More specifically, GAO wrote in a one-page summary, DOJ told them in September 2022 that DOJ “had not studied the state data, in part, because the data were incomplete.” So GAO compared those records to “publicly available data.” GAO found almost 1,000 deaths had gone unreported to DOJ, and that 70% of records that states had turned in “were missing at least one element required by DCRA, such as a description of the circumstances surrounding the individual’s death or the age of the individual.”

The full report indicates that “DOJ officials told us the consultant did not analyze the state DCRA data as part of the first report—despite that being a requirement of the law—because the data were incomplete. Instead, DOJ instructed the consultant to use other, older state and local data collected by BJS to meet the first part of the DCRA study and report requirement.”

The law requires, “at a minimum”:

  • name, gender, race, ethnicity, and age of the deceased;
  • date, time, and location of death;
  • law enforcement agency that detained, arrested, or was in the process of arresting the deceased;
  • a brief description of the circumstances surrounding the death.

Read the full GAO report

The Clayton Crescent has filed an Open Records Request with CCSO for its USM-218 reports, which are detailed annual evaluations of a correctional facility’s administration and management, sanitation and safety, security and control, food service, healthcare, and services and programs. The evaluation includes interviews with “high-level staff” as well as randomly-selected corrections staff and detainees.

We’ve also left a message for the U.S. Marshals Service, seeking further information about how much the Clayton County Jail charges to house federal prisoners, if it has housed any.

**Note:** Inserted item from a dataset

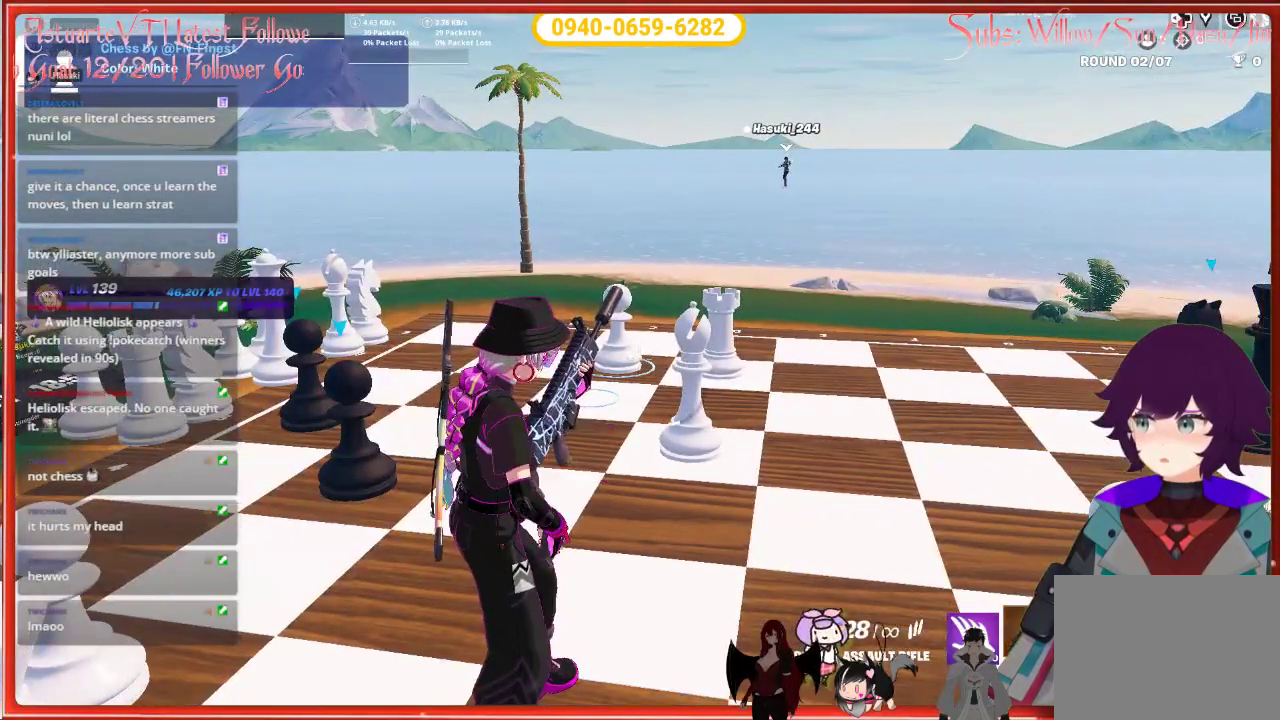
{"buttons": [], "left_stick": "center", "right_stick": "center", "events": []}
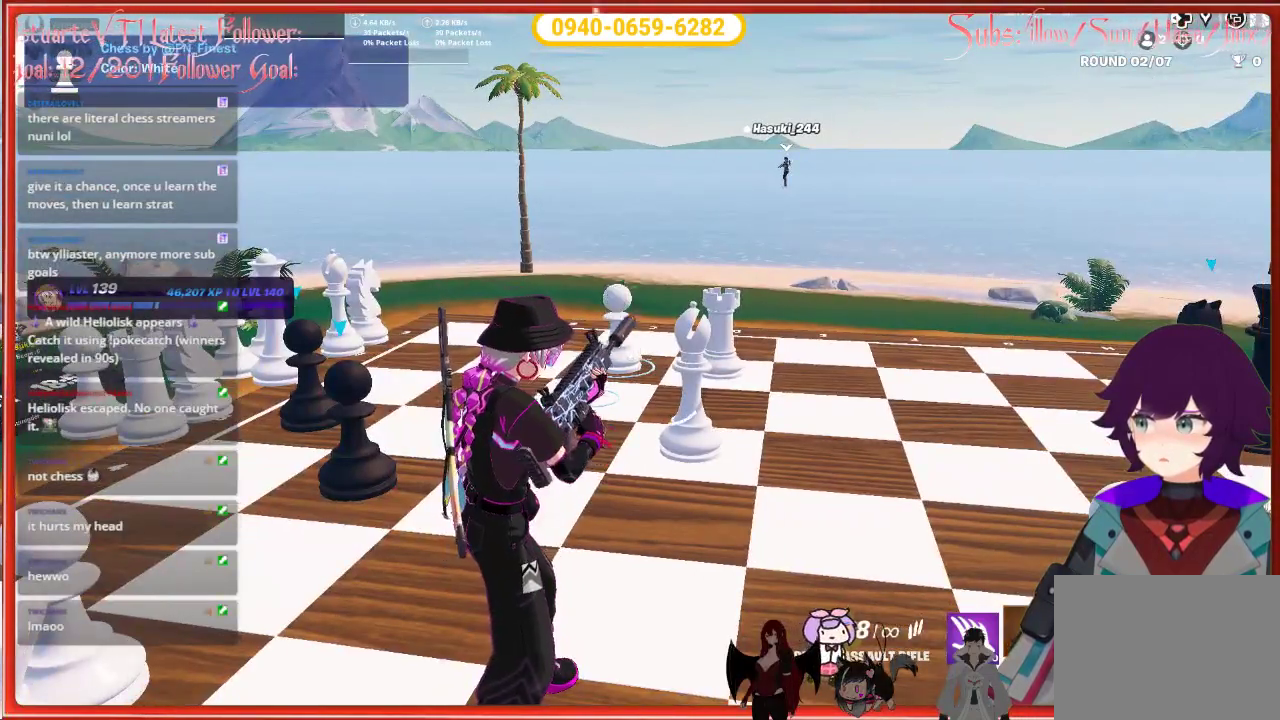
{"buttons": [], "left_stick": "center", "right_stick": "center", "events": []}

The Clayton Crescent e-mailed Sheriff Levon Allen on Monday, seeking his response to these matters, and will update with any direct response from him.

Cries for help

On April 11, The Clayton Crescent broke the story that Clayton County Medial Examiner Brian Byars, who wrote detainee Alan Willison’s death certificate, found Willison had died of metastatic testicular cancer and that the jail’s lack of medical care was a contributing factor. One of Willison’s testicles had swollen to a size larger than his hand and e-mails show he repeatedly begged the jail for medical assistance over the three months he was held there.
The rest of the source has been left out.